Caractère injustifié d’une injonction interdisant la distribution d’un tract électoral alléguant que l’un des candidats était d’extrême-droite


Dans son arrêt de chambre, rendu le 17 avril 2014 dans l’affaire Brosa c. Allemagne (requête no 5709/09), la CourEDH dit à l’unanimité, qu’il y a eu violation de l’article 10 (liberté d’expression) de la Convention.

Elle estime que les juridictions allemandes ont manqué à établir qu’il était nécessaire de faire passer la protection des droits de la personnalité du candidat aux élections avant celle du droit à la liberté d’expression du requérant.
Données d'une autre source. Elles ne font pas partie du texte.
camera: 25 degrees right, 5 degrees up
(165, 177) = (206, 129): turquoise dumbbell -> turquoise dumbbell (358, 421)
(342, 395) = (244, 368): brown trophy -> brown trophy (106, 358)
En l’espèce, Le requérant, Ulrich Brosa,pendant la campagne des élections municipales d’Amöneburg de 2005, établit et distribua un tract dans lequel il affirmait que plusieurs organisations néo-nazies étaient actives dans la ville et il appelait à ne pas voter pour l’un des candidats à la mairie, le conseiller municipal F.G., celui-ci étant, selon lui, l’homme de paille d’une association particulièrement dangereuse. Le requérant avait publié un article dans un journal local et, dans le tract, il faisait référence à une lettre que F.G. avait écrite au rédacteur en chef de ce journal en réponse à l’article. Dans cette lettre, F.G. déclarait que, contrairement à ce qu’affirmait l’article, l’association n’était pas d’extrême-droite.
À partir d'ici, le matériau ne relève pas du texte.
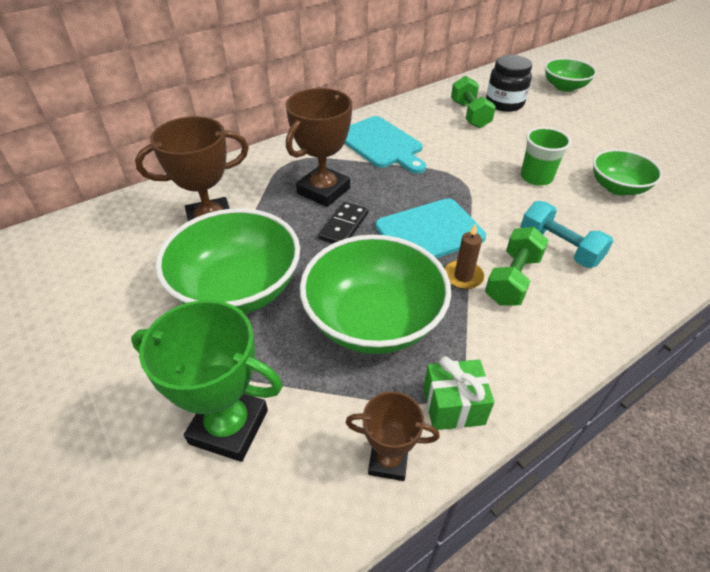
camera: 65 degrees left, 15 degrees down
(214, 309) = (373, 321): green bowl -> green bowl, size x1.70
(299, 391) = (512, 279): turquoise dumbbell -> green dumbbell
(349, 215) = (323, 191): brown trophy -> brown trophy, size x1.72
À la demande de F.G., le tribunal de district émit une injonction, qui fut confirmée par un jugement d’août 2005, interdisant au requérant de distribuer le tract et de faire d’autres déclarations de fait qui décriraient F.G. comme un partisan d’organisations néo-nazies. Le tribunal jugea en particulier que la déclaration litigieuse portait atteinte aux droits de la personnalité de F.G., que le requérant n’avait pas apporté de preuves suffisantes à l’appui de son allégation selon laquelle il était l’homme de paille d’une association néo-nazie, et que, dès lors, le requérant ne pouvait pas invoquer à l’appui de ses propos le droit à la liberté d’expression garanti par la Loi fondamentale allemande. Après avoir contesté sans succès cette décision, le requérant saisit la Cour constitutionnelle fédérale. Le 1er juillet 2008, celle-ci refusa d’examiner son recours constitutionnel (dossier no 1 BvR 597/07).

La Cour conclut qu’en considérant les déclarations du requérant comme de simples allégations factuelles et en exigeant en conséquence qu’elles soient étayées par des preuves d’un niveau disproportionné, les juges allemands ont manqué à ménager un juste équilibre entre les intérêts en jeu et ils ont fait passer la protection des droits de la personnalité de F.G. avant celle du droit à la liberté d’expression du requérant sans établir auparavant la nécessité de ce choix. Partant, il y a eu violation de l’article 10.

La Cour dit que l’Allemagne doit verser au requérant 3 000 euros (EUR) pour dommage moral, et 2 683,02 EUR pour frais et dépens.